• Task requirements
With every picture left out, restate the listing below exactly as written.

• The data

= Beginning of Section =

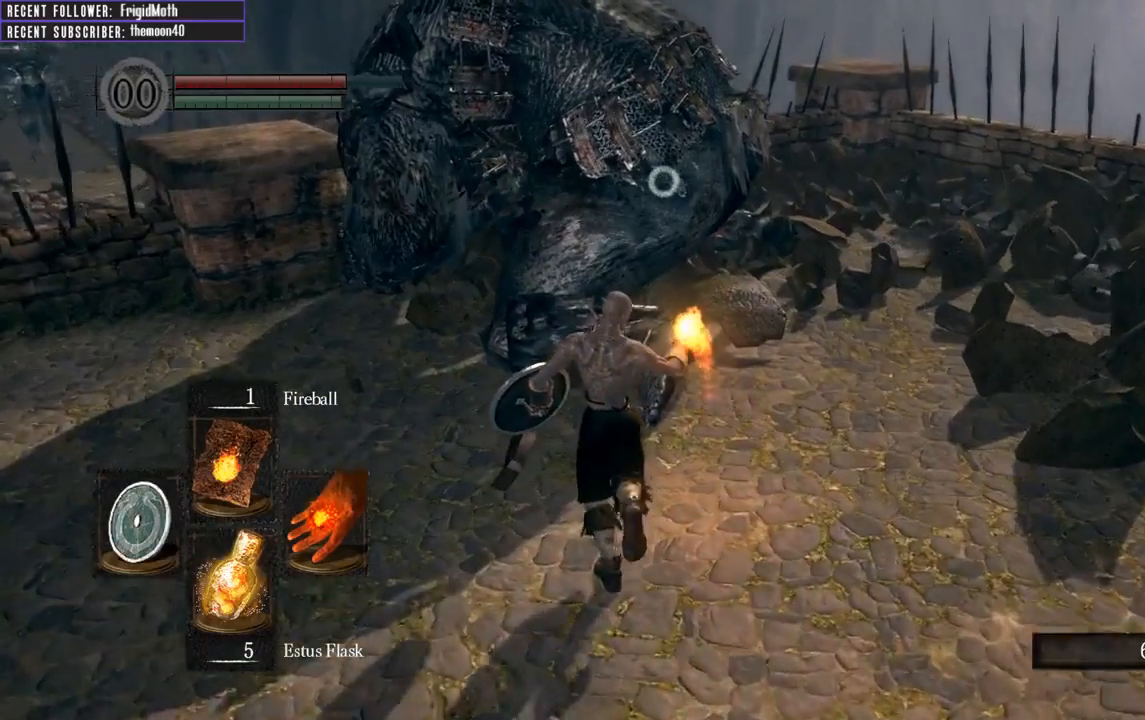
{"buttons": [], "left_stick": "up", "right_stick": "center", "events": [[67, "R1", "down"], [183, "R1", "up"]]}
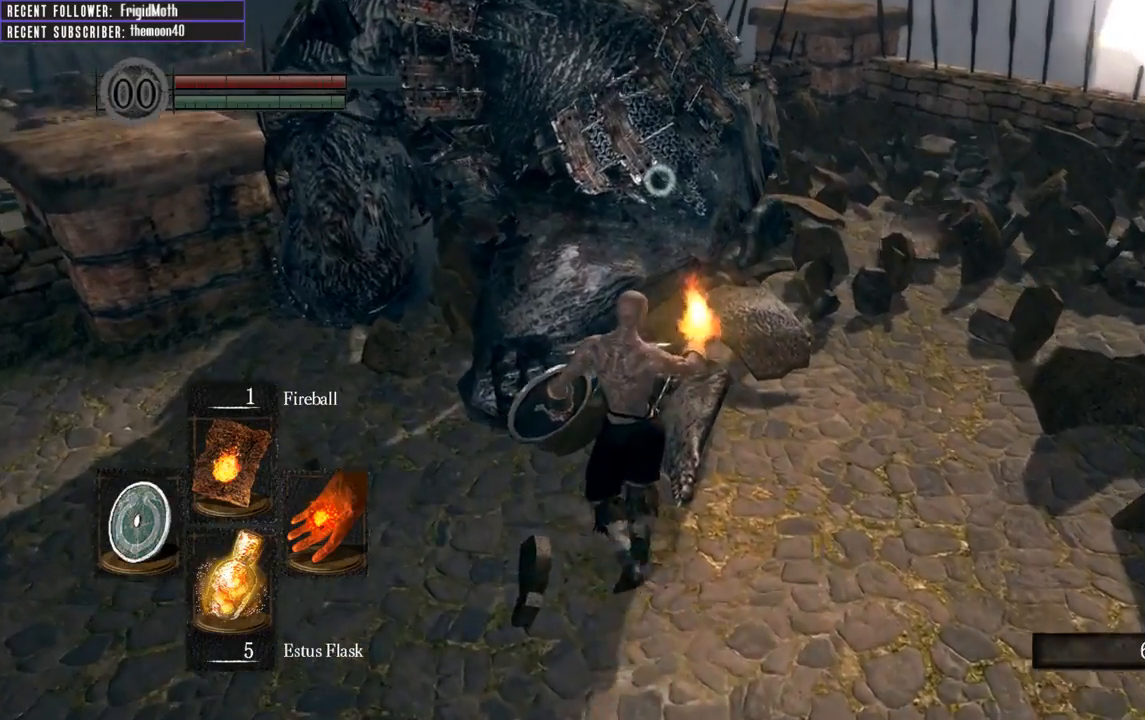
{"buttons": [], "left_stick": "center", "right_stick": "center", "events": [[250, "left_stick", "center"]]}
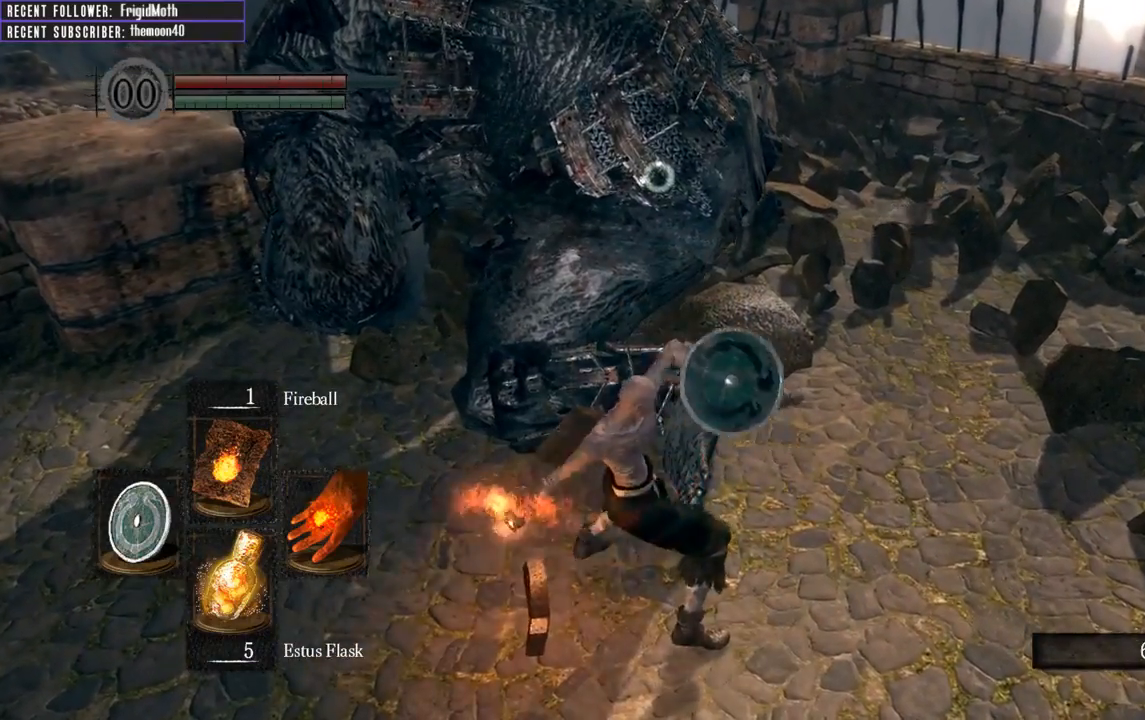
{"buttons": ["R1"], "left_stick": "center", "right_stick": "center", "events": [[383, "R1", "down"]]}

= End of Section =

• Response area
{"buttons": [], "left_stick": "up", "right_stick": "center", "events": [[67, "R1", "down"], [183, "R1", "up"]]}
{"buttons": [], "left_stick": "center", "right_stick": "center", "events": [[250, "left_stick", "center"]]}
{"buttons": ["R1"], "left_stick": "center", "right_stick": "center", "events": [[383, "R1", "down"]]}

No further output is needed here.